We got considerable pushback from critics in China and elsewhere. We had underestimated China’s enormous growth potential, these commentators warned. We failed to appreciate that the country’s growth model was unique and that it was not possible to extrapolate China’s future from the experience of other fast-growing economies.
Well, the slowdown is here.
Chinese growth in the second quarter slowed to 7.6 percent, down significantly from the double-digit norms of the past. Indeed the official figures may understate the magnitude of the change. The growth of electricity consumption has been falling even faster; at its most recent reading it has fallen to virtually zero. Unless the Chinese steel and aluminum industries have discovered how to make do without electricity, it would appear that their growth has virtually ground to a halt. That producer prices are falling is more evidence of weak demand.

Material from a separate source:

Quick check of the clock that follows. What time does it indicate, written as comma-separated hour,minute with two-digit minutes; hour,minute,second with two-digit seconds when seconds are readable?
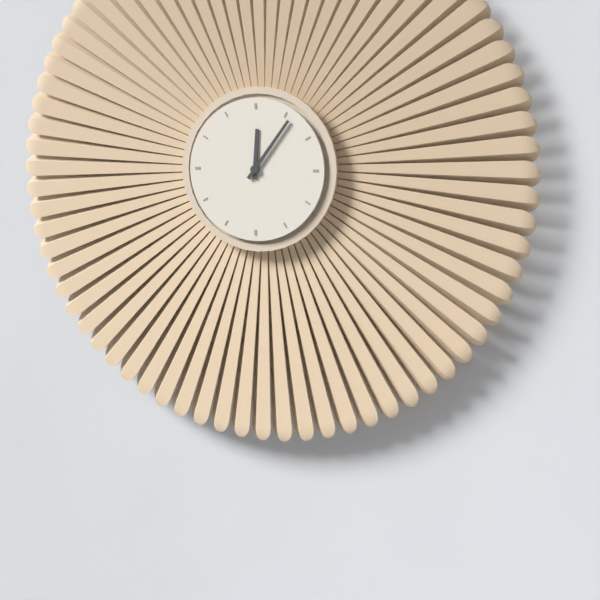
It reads 12,06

The question is how much of this deceleration is structural, reflecting the fact that no economy can grow by ten percent per annum forever, and how much is cyclical, reflecting the weakness of the global economy. Clearly part of what we are seeing is structural. The Chinese population is aging. Labor force growth is slowing. Workers, especially in the urban centers, are demanding higher wages, which are being granted to ensure social stability and in response to pressure from foreign companies concerned with matters of image, all of which raises production costs. Other lower-cost national producers, in East Asia and elsewhere, are nipping at China’s heels. At the same time, part of the deceleration is cyclical. The tepid recovery in the United States and crisis in Europe augur poorly for Chinese exports, which were up by only 9 percent in the first half of 2012. When – it is tempting to say “if” – Europe and the U.S. begin to do better, exports and the growth of the Chinese economy should pick up again.